Police fired live ammunition and tear gas at protesters, who hurled rocks and bottles before storming the compound and setting fire to the building and cars parked nearby. Libya's parliamentary secretariat on Saturday voted to suspend the interior minister for "excessive use of force" in the riot. 

Calderoli, a member of the anti-immigration Northern League party, wore the T-shirt underneath a suit this week. He told the Italian news agency ANSA it was a "personal initiative" that was meant to invite "real dialogue.'' 

Italian Prime Minister Silvio Berlusconi later asked for Calderoli's resignation, saying the minister's position "isn't that of the government and it's evidently incompatible with an institutional role." 



"I respect all faiths and support dialogue between religions and civilizations,'' Berlusconi said in a statement published on the government's website Saturday. 


FROM FEB. 17, 2006: 10 killed in Muhammad protests in Libya

The cartoons, first published by a Danish newspaper in September, have angered Muslims around the world. Protesters have burned Danish flags and attacked embassies. Devout Islamic beliefs prohibit any depiction of the Prophet Muhammad. 

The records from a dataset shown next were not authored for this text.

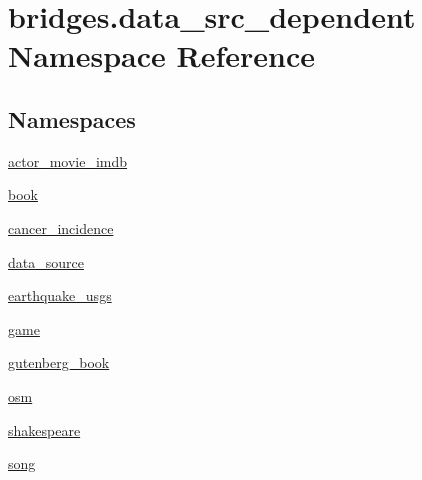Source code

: \hypertarget{namespacebridges_1_1data__src__dependent}{}\section{bridges.\+data\+\_\+src\+\_\+dependent Namespace Reference}
\label{namespacebridges_1_1data__src__dependent}
\subsection*{Namespaces}
\begin{DoxyCompactItemize}
\item 
 \mbox{\hyperlink{namespacebridges_1_1data__src__dependent_1_1actor__movie__imdb}{actor\+\_\+movie\+\_\+imdb}}
\item 
 \mbox{\hyperlink{namespacebridges_1_1data__src__dependent_1_1book}{book}}
\item 
 \mbox{\hyperlink{namespacebridges_1_1data__src__dependent_1_1cancer__incidence}{cancer\+\_\+incidence}}
\item 
 \mbox{\hyperlink{namespacebridges_1_1data__src__dependent_1_1data__source}{data\+\_\+source}}
\item 
 \mbox{\hyperlink{namespacebridges_1_1data__src__dependent_1_1earthquake__usgs}{earthquake\+\_\+usgs}}
\item 
 \mbox{\hyperlink{namespacebridges_1_1data__src__dependent_1_1game}{game}}
\item 
 \mbox{\hyperlink{namespacebridges_1_1data__src__dependent_1_1gutenberg__book}{gutenberg\+\_\+book}}
\item 
 \mbox{\hyperlink{namespacebridges_1_1data__src__dependent_1_1osm}{osm}}
\item 
 \mbox{\hyperlink{namespacebridges_1_1data__src__dependent_1_1shakespeare}{shakespeare}}
\item 
 \mbox{\hyperlink{namespacebridges_1_1data__src__dependent_1_1song}{song}}
\end{DoxyCompactItemize}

More than 10,000 people took part in an angry but peaceful protest against the cartoons in central London on Saturday. Buses brought participants from cities around Britain to gather in Trafalgar Square and they marched through central London toward Hyde Park.


----------



## mrmagic2713 (Jan 30, 2006)

wow! all i can say is be carefull of what you put on your shirts! the butt you save my be your own!


----------



## CoolHandLuke (Oct 27, 2005)

If you have the ability to put out whatever that cartoon was... you would make a killing! But it might be your own?


----------



## real (Sep 11, 2005)

violence over a tee.. some ppl still need to get a life, and get over it.. nothing's sacred in this world.


----------



## sarafina (Jul 27, 2005)

real said:


> violence over a tee.. some ppl still need to get a life, and get over it.. nothing's sacred in this world.


Riiiight, because they're fighting over tshirt.....

There is nothing in life sacred to _you_ but there many things sacred to some people.

Shame on Robert Calderoli for exhibiting such poor judgement. 'Freedom of speech' shouldn't be an excuse for ignorance.


----------



## mrmagic2713 (Jan 30, 2006)

well certain things my be sacred to certain groups of people, but like the late dr king once said, " we must learn to disagree, without being violently disagreeable." as foolish as it was for this guy to wear that shirt at that event, the onslaught of violence afterwards was simply not wise or acceptable. anyway lets stay away from the politics, and get back to what this board does best. exchanging great ideas for creating and distributing great t-shirts!


----------



## Rodney (Nov 3, 2004)

> anyway lets stay away from the politics, and get back to what this board does best. exchanging great ideas for creating and distributing great t-shirts!


Great idea


----------